=== TASK MATERIAL ===

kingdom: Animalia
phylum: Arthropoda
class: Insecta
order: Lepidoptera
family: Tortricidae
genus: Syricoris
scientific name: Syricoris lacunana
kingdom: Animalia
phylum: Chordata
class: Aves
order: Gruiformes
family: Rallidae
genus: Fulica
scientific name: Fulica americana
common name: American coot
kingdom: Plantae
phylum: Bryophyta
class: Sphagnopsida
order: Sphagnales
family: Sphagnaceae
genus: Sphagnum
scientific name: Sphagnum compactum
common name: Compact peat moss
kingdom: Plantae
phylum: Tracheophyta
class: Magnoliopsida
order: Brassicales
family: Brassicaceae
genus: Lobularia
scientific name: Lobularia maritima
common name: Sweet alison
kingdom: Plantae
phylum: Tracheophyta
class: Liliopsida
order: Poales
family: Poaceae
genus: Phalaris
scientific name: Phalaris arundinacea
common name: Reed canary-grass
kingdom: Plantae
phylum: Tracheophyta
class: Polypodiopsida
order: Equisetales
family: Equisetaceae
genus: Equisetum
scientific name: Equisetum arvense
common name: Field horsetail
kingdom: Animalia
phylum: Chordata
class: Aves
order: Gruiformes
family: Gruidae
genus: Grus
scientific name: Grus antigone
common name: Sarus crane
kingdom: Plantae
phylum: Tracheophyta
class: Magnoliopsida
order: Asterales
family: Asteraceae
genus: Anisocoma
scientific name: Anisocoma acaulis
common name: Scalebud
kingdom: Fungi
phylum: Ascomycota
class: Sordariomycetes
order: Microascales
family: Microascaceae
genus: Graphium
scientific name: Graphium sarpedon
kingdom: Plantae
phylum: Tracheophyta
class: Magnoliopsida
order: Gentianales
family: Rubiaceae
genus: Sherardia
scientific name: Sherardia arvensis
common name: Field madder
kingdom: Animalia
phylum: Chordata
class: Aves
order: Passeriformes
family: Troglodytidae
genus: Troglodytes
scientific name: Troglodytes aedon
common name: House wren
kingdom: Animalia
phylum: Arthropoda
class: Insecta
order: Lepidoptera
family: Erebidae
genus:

===

GOAL: Rewrite every line of the records above as a JSON list of strings, with one string per line and no blank lines.

TASK SOLUTION:
[
  "kingdom: Animalia",
  "phylum: Arthropoda",
  "class: Insecta",
  "order: Lepidoptera",
  "family: Tortricidae",
  "genus: Syricoris",
  "scientific name: Syricoris lacunana",
  "kingdom: Animalia",
  "phylum: Chordata",
  "class: Aves",
  "order: Gruiformes",
  "family: Rallidae",
  "genus: Fulica",
  "scientific name: Fulica americana",
  "common name: American coot",
  "kingdom: Plantae",
  "phylum: Bryophyta",
  "class: Sphagnopsida",
  "order: Sphagnales",
  "family: Sphagnaceae",
  "genus: Sphagnum",
  "scientific name: Sphagnum compactum",
  "common name: Compact peat moss",
  "kingdom: Plantae",
  "phylum: Tracheophyta",
  "class: Magnoliopsida",
  "order: Brassicales",
  "family: Brassicaceae",
  "genus: Lobularia",
  "scientific name: Lobularia maritima",
  "common name: Sweet alison",
  "kingdom: Plantae",
  "phylum: Tracheophyta",
  "class: Liliopsida",
  "order: Poales",
  "family: Poaceae",
  "genus: Phalaris",
  "scientific name: Phalaris arundinacea",
  "common name: Reed canary-grass",
  "kingdom: Plantae",
  "phylum: Tracheophyta",
  "class: Polypodiopsida",
  "order: Equisetales",
  "family: Equisetaceae",
  "genus: Equisetum",
  "scientific name: Equisetum arvense",
  "common name: Field horsetail",
  "kingdom: Animalia",
  "phylum: Chordata",
  "class: Aves",
  "order: Gruiformes",
  "family: Gruidae",
  "genus: Grus",
  "scientific name: Grus antigone",
  "common name: Sarus crane",
  "kingdom: Plantae",
  "phylum: Tracheophyta",
  "class: Magnoliopsida",
  "order: Asterales",
  "family: Asteraceae",
  "genus: Anisocoma",
  "scientific name: Anisocoma acaulis",
  "common name: Scalebud",
  "kingdom: Fungi",
  "phylum: Ascomycota",
  "class: Sordariomycetes",
  "order: Microascales",
  "family: Microascaceae",
  "genus: Graphium",
  "scientific name: Graphium sarpedon",
  "kingdom: Plantae",
  "phylum: Tracheophyta",
  "class: Magnoliopsida",
  "order: Gentianales",
  "family: Rubiaceae",
  "genus: Sherardia",
  "scientific name: Sherardia arvensis",
  "common name: Field madder",
  "kingdom: Animalia",
  "phylum: Chordata",
  "class: Aves",
  "order: Passeriformes",
  "family: Troglodytidae",
  "genus: Troglodytes",
  "scientific name: Troglodytes aedon",
  "common name: House wren",
  "kingdom: Animalia",
  "phylum: Arthropoda",
  "class: Insecta",
  "order: Lepidoptera",
  "family: Erebidae",
  "genus:"
]